## WORK INSTRUCTION
For the records below, copy exactly the span that begins at the line containing "Cycle the Armature" and stops after the line containing "left_click(52, 48)", minus any pictures.

## RECORDS SHOWN

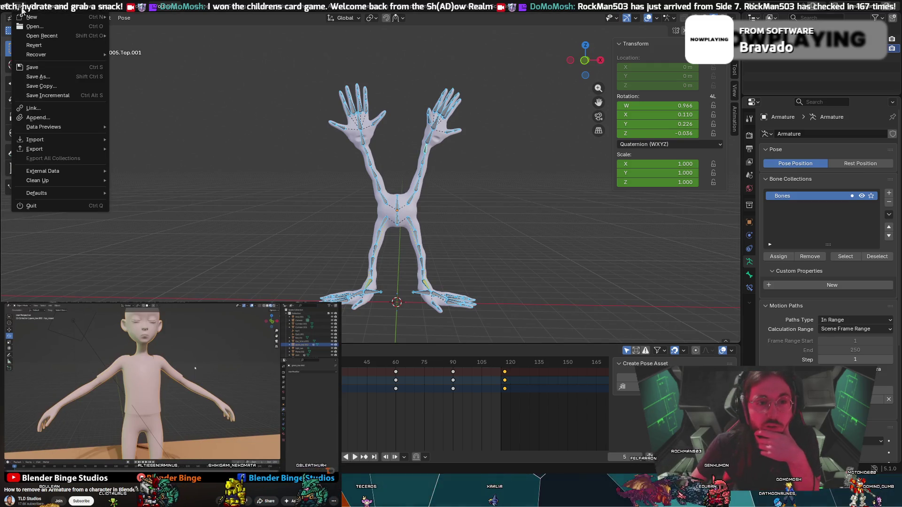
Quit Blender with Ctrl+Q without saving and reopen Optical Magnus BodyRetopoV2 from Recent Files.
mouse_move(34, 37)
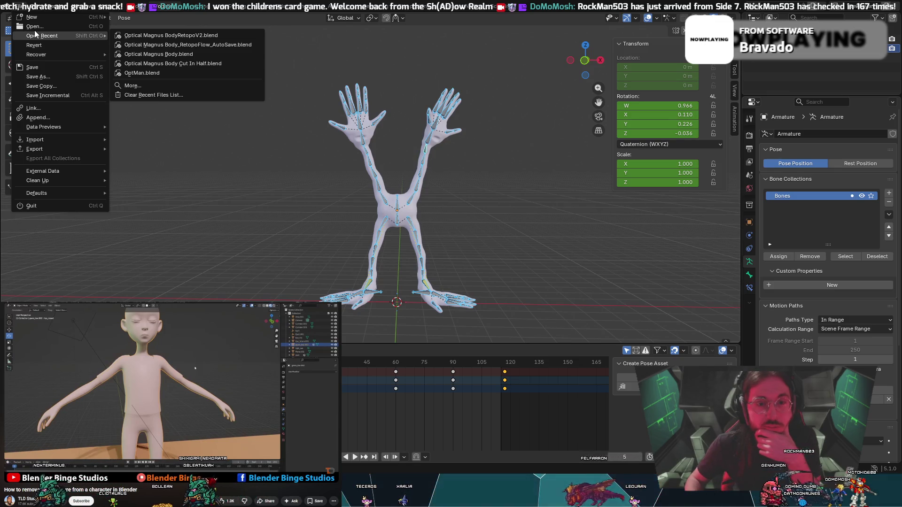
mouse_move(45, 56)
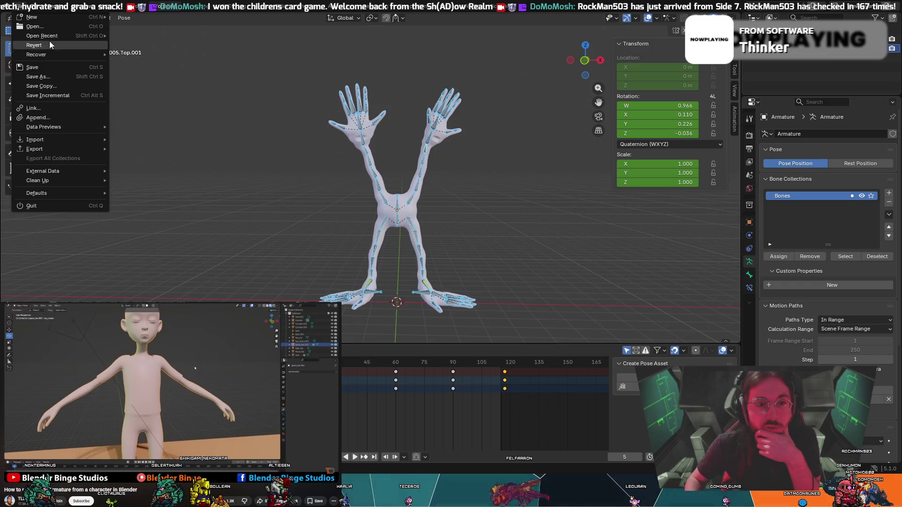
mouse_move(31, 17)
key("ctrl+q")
---
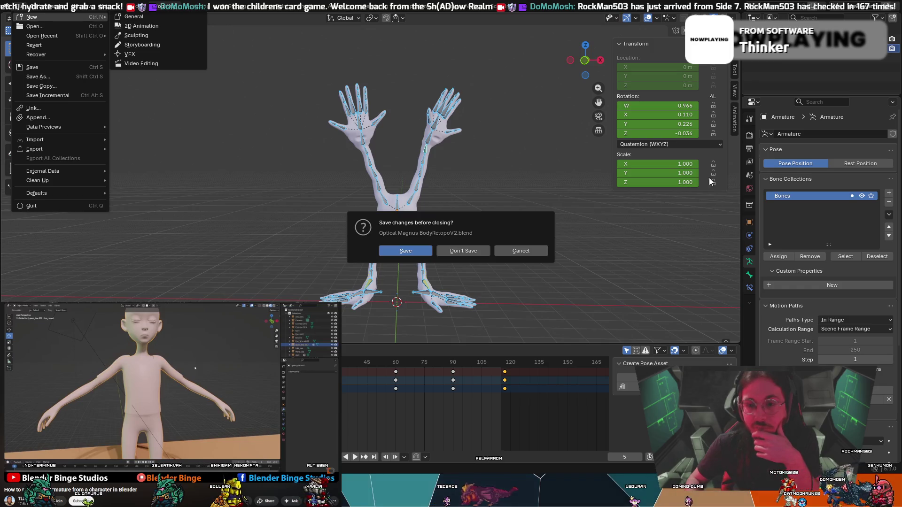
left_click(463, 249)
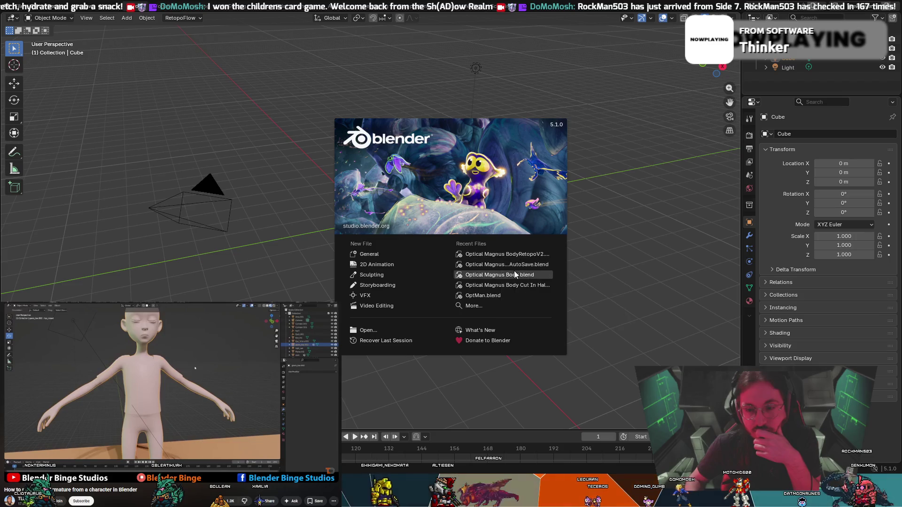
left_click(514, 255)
--
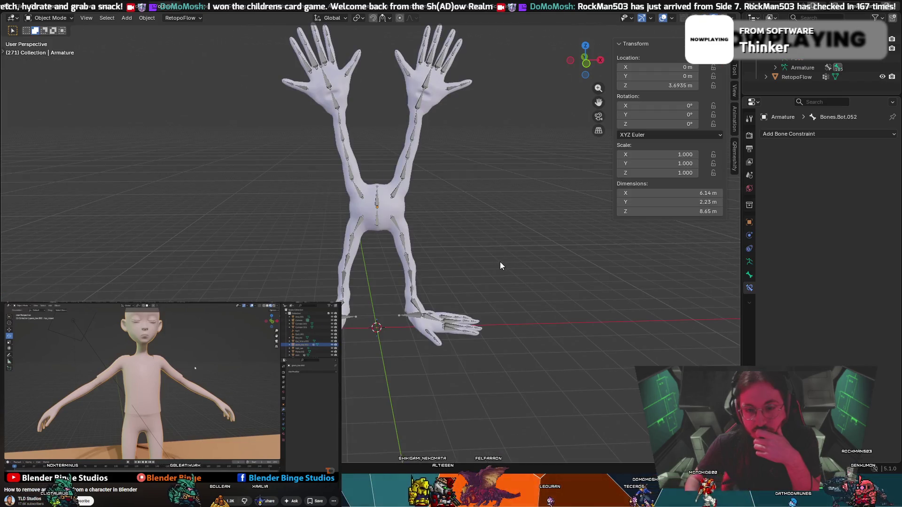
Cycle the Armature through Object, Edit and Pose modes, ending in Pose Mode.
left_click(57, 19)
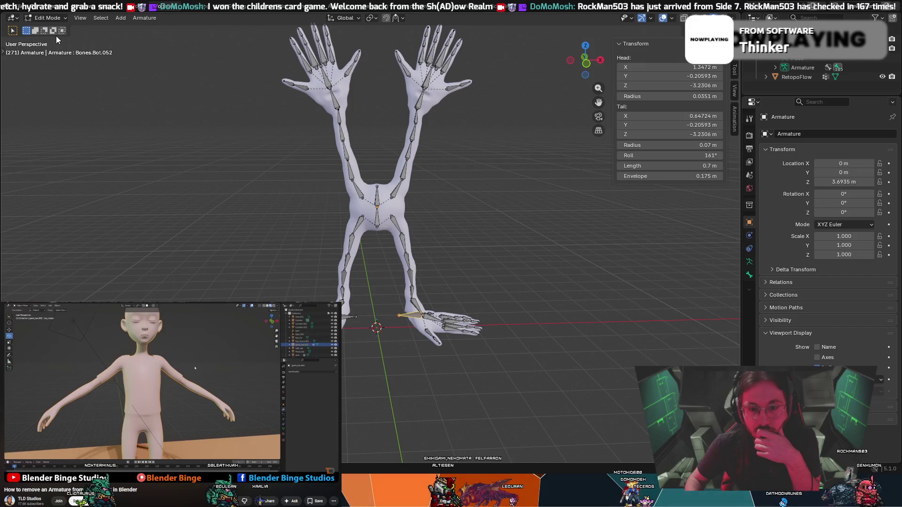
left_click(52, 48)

## WRITTEN REPLY
Cycle the Armature through Object, Edit and Pose modes, ending in Pose Mode.
left_click(57, 19)
left_click(52, 48)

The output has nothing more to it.